In the first, the child does not protest when the parent departs and when the parent returns the child ignores, avoids the parent, or approaches very hesitantly. Despite not protesting, the child’s exploration of the toys deteriorated and later studies revealed that these infants are showing stress reactions (elevated heart rates etc.) during the departure even though they are not protesting. This pattern was termed an avoidant attachment .
In the second pattern, the child does protests, often in a dramatic fashion, sometimes clinging tightly to the departing parent. When the parent returns the infant continues to protest, even directing aggression toward the parent and does not settle for some time. This second “insecure” pattern was referred to as an ambivalent attachment.
Mary Main demonstrated a fourth pattern, which she referred to as an insecure disorganized attachment. These infants appeared to be confused as to how to respond. The child might protest and then withdraw or appear frozen in indecision. This pattern has been demonstrated to occur in the most troubled of parent child situations and has been related to the worst outcomes. None of these patterns is in itself a “disorder”. They are merely relationship patterns. They have also been shown to have remarkable staying power although they can change as development progresses. These pattern have been shown to persist into adulthood in our relationships with significant others in our life.
Active or Passive
Attachment patterns are strategies of communicating with a caregiver, and the ability to use that caregiver to become calm when faced with stress. Avoidant children have learned not to call their parent, as calls have not been attended to, or they have learned to inhibit their calls, having determined it is best not to burden their caregiver unless it is very necessary. Ambivalent children have learned to turn up the volume of their protests when distressed. They demand the presence of the caregiver loudly, and have determined that this is the best strategy for getting their needs met. In the end we have extremes of active versus passive strategies. Disorganized children may flip flop between these strategies, at times seizing control, and other times becoming passive. It is important to point out here that the child’s behavior is not related to the parents love for their child. Parents who very much love their children can be unavailable for many reasons or can be stressed by a multitude of factors. Also genetic or environmental (toxins/medical/trauma) factors may interfere with a parent's capacity to soothe a child despite their best efforts and availability. Any one of these strategies may be a functional strategy in such situations for a child.
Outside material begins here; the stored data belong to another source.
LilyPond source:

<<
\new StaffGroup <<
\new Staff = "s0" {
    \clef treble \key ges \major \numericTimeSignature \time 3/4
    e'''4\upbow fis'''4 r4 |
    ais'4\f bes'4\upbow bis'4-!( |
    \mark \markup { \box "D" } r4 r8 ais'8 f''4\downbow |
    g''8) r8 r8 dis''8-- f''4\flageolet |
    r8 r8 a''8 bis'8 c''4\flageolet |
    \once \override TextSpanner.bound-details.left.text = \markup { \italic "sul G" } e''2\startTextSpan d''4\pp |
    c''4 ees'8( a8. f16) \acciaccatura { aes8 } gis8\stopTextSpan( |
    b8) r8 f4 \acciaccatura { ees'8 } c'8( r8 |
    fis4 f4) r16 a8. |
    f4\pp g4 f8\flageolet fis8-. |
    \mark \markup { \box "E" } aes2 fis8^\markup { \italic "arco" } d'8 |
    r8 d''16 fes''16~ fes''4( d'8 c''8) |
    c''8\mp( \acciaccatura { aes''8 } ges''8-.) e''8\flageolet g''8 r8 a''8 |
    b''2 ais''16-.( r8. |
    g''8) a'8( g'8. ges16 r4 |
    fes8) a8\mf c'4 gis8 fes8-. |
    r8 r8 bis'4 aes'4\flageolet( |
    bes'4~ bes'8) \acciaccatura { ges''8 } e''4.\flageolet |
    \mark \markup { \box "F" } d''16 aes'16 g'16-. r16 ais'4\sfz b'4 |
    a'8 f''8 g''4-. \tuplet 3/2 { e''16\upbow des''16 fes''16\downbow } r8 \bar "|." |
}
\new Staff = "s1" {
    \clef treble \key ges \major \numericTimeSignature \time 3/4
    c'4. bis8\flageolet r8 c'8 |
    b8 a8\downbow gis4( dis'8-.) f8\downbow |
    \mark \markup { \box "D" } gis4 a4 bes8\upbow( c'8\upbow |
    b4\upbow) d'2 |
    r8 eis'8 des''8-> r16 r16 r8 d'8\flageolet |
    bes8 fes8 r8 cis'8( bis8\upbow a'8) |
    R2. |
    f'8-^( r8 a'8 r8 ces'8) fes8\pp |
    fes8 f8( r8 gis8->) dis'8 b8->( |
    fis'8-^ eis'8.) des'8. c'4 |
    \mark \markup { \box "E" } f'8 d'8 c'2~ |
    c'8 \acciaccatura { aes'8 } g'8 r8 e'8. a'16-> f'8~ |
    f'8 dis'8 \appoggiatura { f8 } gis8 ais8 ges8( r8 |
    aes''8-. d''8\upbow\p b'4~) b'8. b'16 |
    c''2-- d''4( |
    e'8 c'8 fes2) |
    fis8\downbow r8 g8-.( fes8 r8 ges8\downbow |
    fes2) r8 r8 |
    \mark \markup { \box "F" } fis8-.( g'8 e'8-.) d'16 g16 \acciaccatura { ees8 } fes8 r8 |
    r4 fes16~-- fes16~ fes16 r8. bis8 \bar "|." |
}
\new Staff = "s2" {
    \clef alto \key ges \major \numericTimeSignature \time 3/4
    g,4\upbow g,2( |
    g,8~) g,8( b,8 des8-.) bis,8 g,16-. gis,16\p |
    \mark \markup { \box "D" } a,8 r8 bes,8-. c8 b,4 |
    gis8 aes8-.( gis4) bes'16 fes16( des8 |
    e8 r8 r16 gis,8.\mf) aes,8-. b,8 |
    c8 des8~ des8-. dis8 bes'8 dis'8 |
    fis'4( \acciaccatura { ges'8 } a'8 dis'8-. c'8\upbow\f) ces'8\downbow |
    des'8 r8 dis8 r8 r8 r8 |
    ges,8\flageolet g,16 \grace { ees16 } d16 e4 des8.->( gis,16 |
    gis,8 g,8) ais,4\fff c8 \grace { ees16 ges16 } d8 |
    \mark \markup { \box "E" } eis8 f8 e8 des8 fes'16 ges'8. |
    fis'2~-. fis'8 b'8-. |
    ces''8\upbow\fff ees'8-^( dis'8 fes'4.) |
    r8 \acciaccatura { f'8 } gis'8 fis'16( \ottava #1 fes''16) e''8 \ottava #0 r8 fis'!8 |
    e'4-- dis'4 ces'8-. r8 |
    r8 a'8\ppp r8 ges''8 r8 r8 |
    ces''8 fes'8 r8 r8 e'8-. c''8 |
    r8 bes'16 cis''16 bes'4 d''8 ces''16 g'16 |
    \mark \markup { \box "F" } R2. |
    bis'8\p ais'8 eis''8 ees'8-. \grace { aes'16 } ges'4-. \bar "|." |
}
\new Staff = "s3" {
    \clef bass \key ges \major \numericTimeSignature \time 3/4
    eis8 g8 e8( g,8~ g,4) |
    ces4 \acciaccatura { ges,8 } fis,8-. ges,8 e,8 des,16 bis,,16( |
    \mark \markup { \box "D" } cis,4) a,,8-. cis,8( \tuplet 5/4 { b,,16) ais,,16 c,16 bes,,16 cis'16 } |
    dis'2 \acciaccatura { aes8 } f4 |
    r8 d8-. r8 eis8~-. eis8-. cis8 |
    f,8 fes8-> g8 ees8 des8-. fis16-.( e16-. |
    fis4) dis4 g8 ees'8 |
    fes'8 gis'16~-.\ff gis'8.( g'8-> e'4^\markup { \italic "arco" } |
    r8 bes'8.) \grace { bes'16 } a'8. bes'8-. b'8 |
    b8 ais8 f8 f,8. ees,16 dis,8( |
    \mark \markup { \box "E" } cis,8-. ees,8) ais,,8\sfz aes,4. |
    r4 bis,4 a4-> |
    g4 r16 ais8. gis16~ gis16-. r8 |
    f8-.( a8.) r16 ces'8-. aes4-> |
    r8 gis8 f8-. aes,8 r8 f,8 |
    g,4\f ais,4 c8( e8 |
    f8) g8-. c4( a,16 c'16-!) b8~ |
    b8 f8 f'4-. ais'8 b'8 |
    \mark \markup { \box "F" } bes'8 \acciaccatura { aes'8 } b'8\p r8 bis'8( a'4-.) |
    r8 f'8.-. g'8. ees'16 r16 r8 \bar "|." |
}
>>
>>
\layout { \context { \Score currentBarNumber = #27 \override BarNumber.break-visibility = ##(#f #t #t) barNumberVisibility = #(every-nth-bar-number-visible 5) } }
In the last post we explored how children learn to accommodate their behaviour to the needs of others. In this post we have seen how children communicate responsibility to those others for their needs. These relationship patterns persist into adulthood and determine the patterns we engage in, in our most intimate relationships, when we are in need. These intimate relationships in turn are the relationships we rely on for support when we become the caregivers for the next generation. We, as a society, are charged with providing as supportive a community as possible to young parents, of all attachment styles, as they face the challenges of meeting the needs of their young ones. In this way we allow them the best opportunity to create sustaining relationships that will provide a strong foundation for the next generation.